Per ogni individuo del campione che stiamo analizzando, possiamo quindi osservane la crescita (o la non crescita) su un terreno minimo: gli individui che non crescono sul terreno minimo, sono mutanti.
Come fare però a valutare questa crescita per tutti i numerosissimi individui del campione (abbiamo detto che per fare un test occorrono migliaia o milioni di individui)? Qui sta il motivo del nome replica plating: il trucco è fare lo "stampo" di una piastra su un'altra — la prima piastra, con un terreno completo, sulla quale sono cresciute colonie di ogni individuo del campione, semina la seconda, con terreno minimo.
Incubando la seconda piastra, crescono colonie nei punti esatti dove sulla prima piastra c'era una colonia di batteri selvatici (non mutati), mentre rimangono dei vuoti dove c'erano colonie di batteri mutanti.
Nella pratica, per effettuare lo stampo delle piastre, si utilizza un tessuto sterile, teso su un supporto grande come le piastre, che si poggia sopra la prima piastra in modo che i batteri vi si depositino sopra, e successivamente si poggia sul terreno sterile della seconda piastra, così che i batteri passino dal tessuto al terreno, rimanendo nelle stesse posizioni che avevano sulla prima piastra.
Con questa tecnica è anche possibile, con un po' di lavorazione in più, determinare qual è il gene affetto dalla mutazione: utilizzando come seconda piastra un terreno contenente tutte le sostanze nutritive eccetto una, si evidenzia la non-crescita dei mutanti la cui mutazione è avvenuta nel gene dedicato alla produzione di quella particolare sostanza.
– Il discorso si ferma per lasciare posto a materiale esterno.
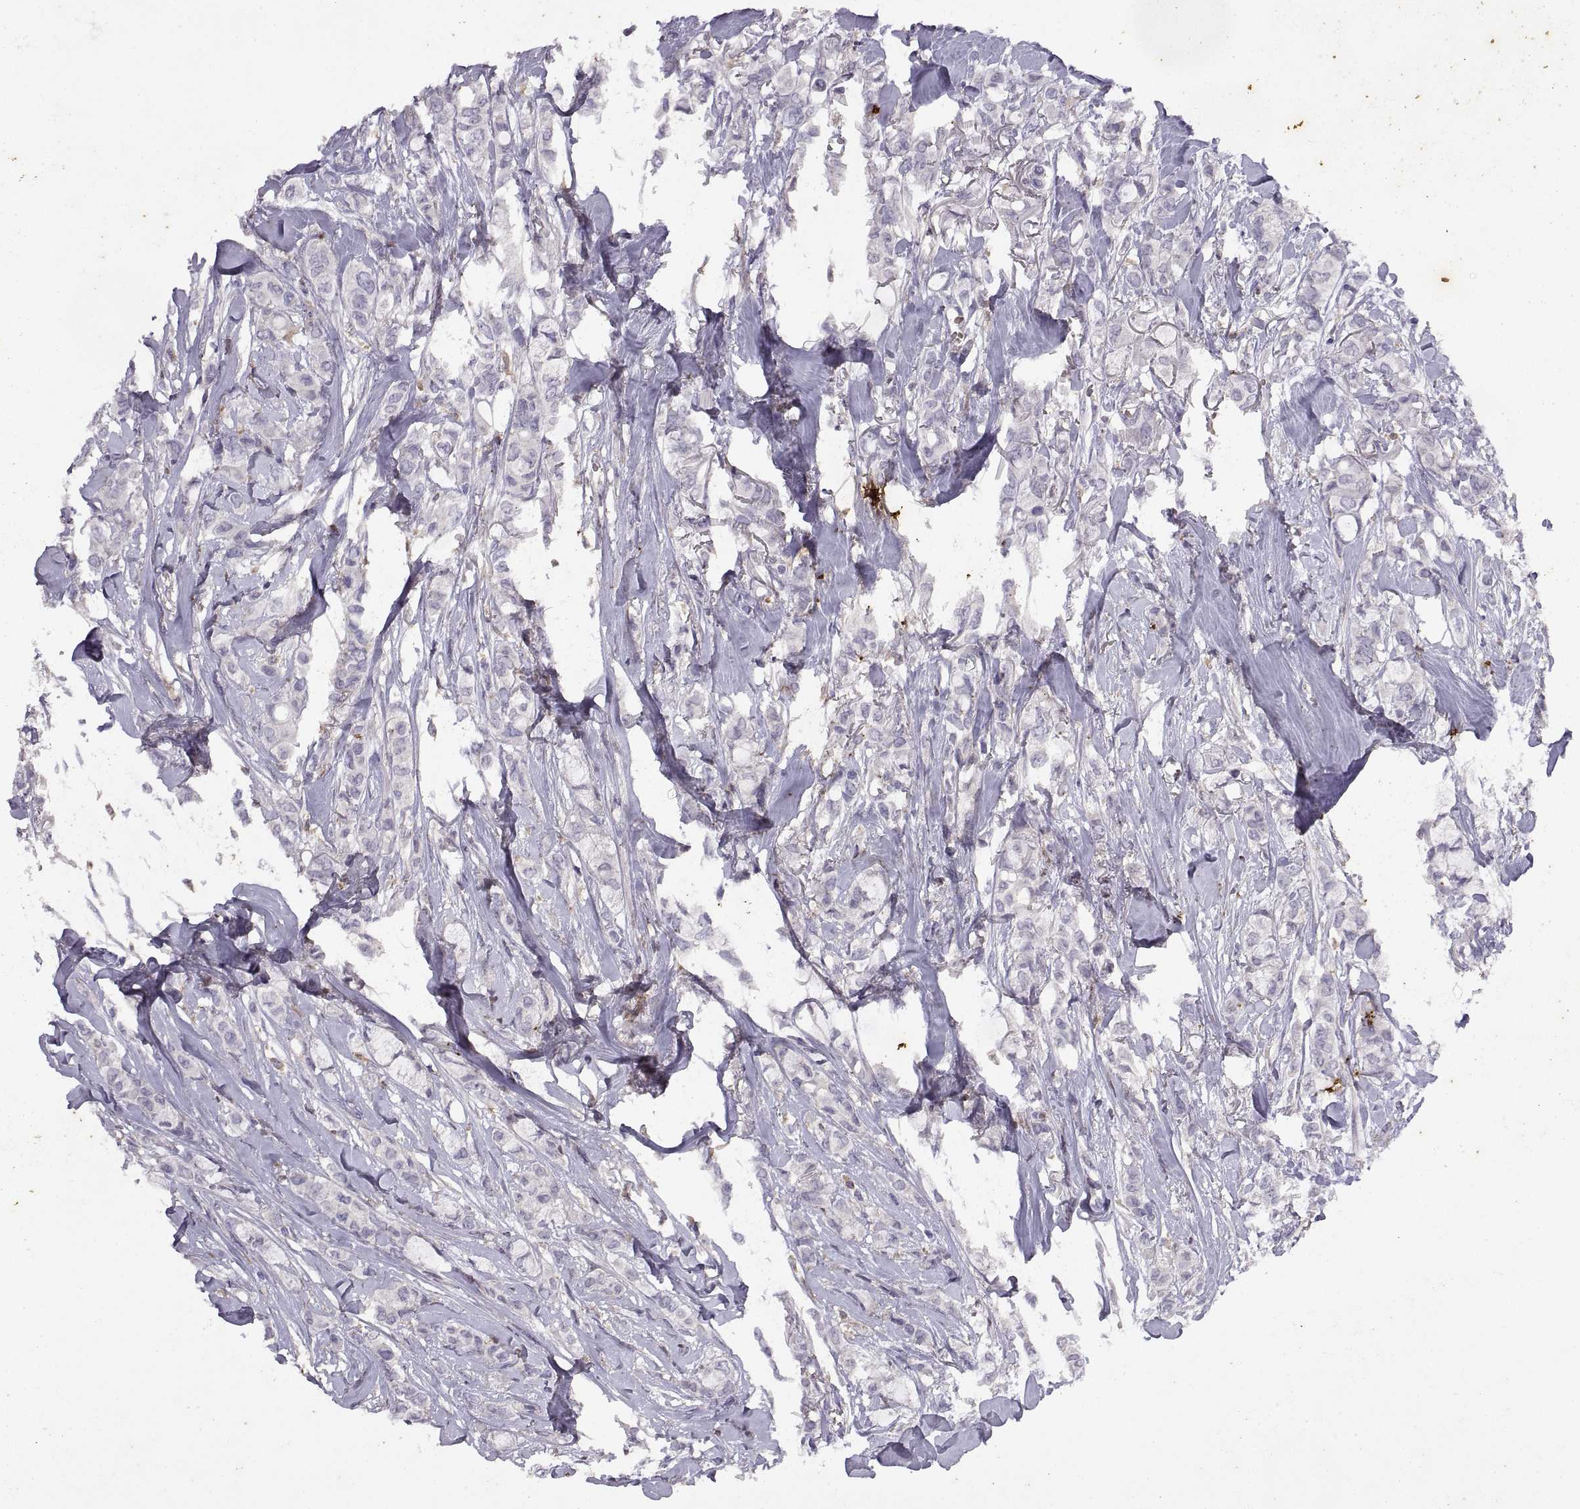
{"staining": {"intensity": "negative", "quantity": "none", "location": "none"}, "tissue": "breast cancer", "cell_type": "Tumor cells", "image_type": "cancer", "snomed": [{"axis": "morphology", "description": "Duct carcinoma"}, {"axis": "topography", "description": "Breast"}], "caption": "Immunohistochemical staining of infiltrating ductal carcinoma (breast) displays no significant staining in tumor cells.", "gene": "DOK3", "patient": {"sex": "female", "age": 85}}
Questa procedura si può ripetere cambiando ogni volta la sostanza mancante dal terreno, così da individuare i diversi tipi di mutanti.
Test di Ames modifica
Col passare del tempo sono state inventate procedure più rapide del replica plating.
Il test di Ames, ad esempio, si basa sul concetto di reversione della mutazione: in un ceppo di individui mutanti può capitare che avvenga una nuova mutazione che ristabilisca la situazione originaria, e questa mutazione all'indietro avviene con la stessa frequenza della mutazione in avanti (cioè quella che ha prodotto l'individuo mutante).
Grazie a questa possibilità, in un ceppo di mutanti auxotrofi possono nascere, spontaneamente o indotti da un mutageno, individui prototrofi, cioè in grado di sintetizzare da soli la sostanza che i mutanti non erano più in grado di sintetizzare.
Questi revertanti (così si chiamano i mutanti "tornati indietro") sono quindi in grado di crescere su terreno minimo: il test di Ames sfrutta questa loro capacità per determinare il potere mutageno delle sostanze.
Seguiamo il procedimento nel dettaglio.
Si parte da una coltura di batteri mutanti auxotrofi, incapaci di produrre una sostanza vitale (di solito si usano ceppi di Salmonella typhimurium his -, ovvero incapaci di produrre istidina).
I batteri di questa coltura vengono seminati in grandi quantità sulla superficie di una piastra contenente un terreno minimo (privo di istidina), e al centro della piastra viene posato un dischetto imbevuto del possibile mutageno.
Questa sostanza si diffonde sulla piastra nelle vicinanze del dischetto, e se ha realmente un effetto mutageno induce mutazioni all'indietro nei batteri vicini.
La piastra viene poi incubata: la maggior parte dei batteri, essendo rimasta mutante e incapace di produrre istidina, non cresce; crescono invece i revertanti, formando colonie che sono più fitte vicino al dischetto, se effettivamente la sostanza che conteneva ha sviluppato un effetto mutageno.
Questo test, rispetto al precedente test di replica plating, ha il vantaggio di essere molto più semplice e rapido: è sufficiente seminare e incubare una sola piastra, e il risultato è subito evidente, senza bisogno di confrontare piastre per cercare colonie mancanti.